EN: I remember I was still in my early high school years when I first read this book. Stephen King is a master storyteller, and through his words he takes the reader on a captivating visual journey, drawing them in with his magic. I was spellbound with the story and I realized then that I am a very spatial person. I could feel my senses in overdrive and in total connection with the ambience, lighting, and color—like a 3D rendering, his work became so tangible and I was completely spellbound. I think King does this through not only the way he structures his story but also in the way that he tells the story. In the same way, I feel this is how an interior designer should be able to arouse interest through structure (the architecture or backbone of a project) and through descriptive language (color, texture, proportion). In particular when it comes to hospitality projects, this is about how you can guide the emotions of your audience and prepare them to be captivated by your design narrative.

D&B: What are the most influential books that you have read in Chinese? Any on design?

EN: I seldom read Chinese books and to be honest, books on design in this part of the world are still a relatively new concept. A while ago I re-read the Analects of Confucius prior to designing the new Shangri-La hotel in Qufu, which is the birth town of Confucius, and it gave me a lot of inspiration for my design. Our concept for this hotel is based on the principles of Confucian philosophy—Order, Harmony, and Hierarchy—and also the six arts: Calligraphy, Archery, Arithmetic, Music, Chariot Racing, and Ceremonial Rites. It is a project that is very special to us, and just opened this August.

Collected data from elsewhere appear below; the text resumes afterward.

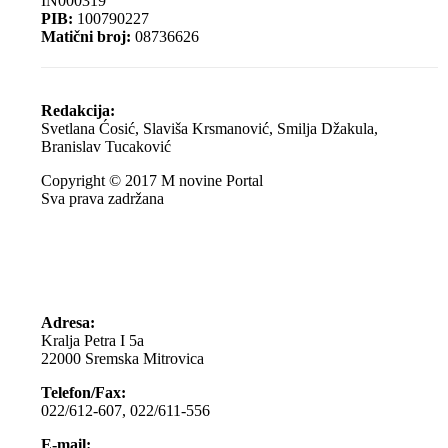
IN000319
PIB:
100790227
Matični broj:
08736626
Redakcija:
Svetlana Ćosić, Slaviša Krsmanović, Smilja Džakula,
Branislav Tucaković
Copyright © 2017 M novine Portal
Sva prava zadržana
Adresa:
Kralja Petra I 5a
22000 Sremska Mitrovica
Telefon/Fax:
022/612-607, 022/611-556
E-mail:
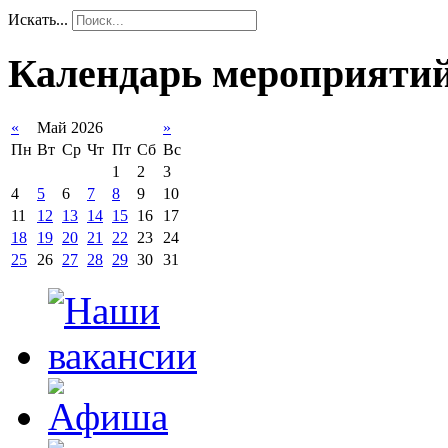
Искать...
Календарь мероприяти
«
Май 2026
»
Пн
Вт
Ср
Чт
Пт
Сб
Вс
1
2
3
4
5
6
7
8
9
10
11
12
13
14
15
16
17
18
19
20
21
22
23
24
25
26
27
28
29
30
31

Shangri-La Qufu, 2013. Lobby lounge. A majestic centerpiece wisdom lantern comprised of hundreds of smaller lanterns hangs from the 8.5-meter overhead skylight. The view of a Chinese courtyard “siheyuan” behind provides the perfect backdrop for the lobby lounge, creating the illusion of many layers. The lobby lounge design uses parallel surfaces and repeated patterns to reflect the ideologies of harmony, symmetry, and order. Photo: Chester Ong, courtesy of AB Concept


All images from The Language of Luxe, courtesy of ORO Editions unless otherwise noted.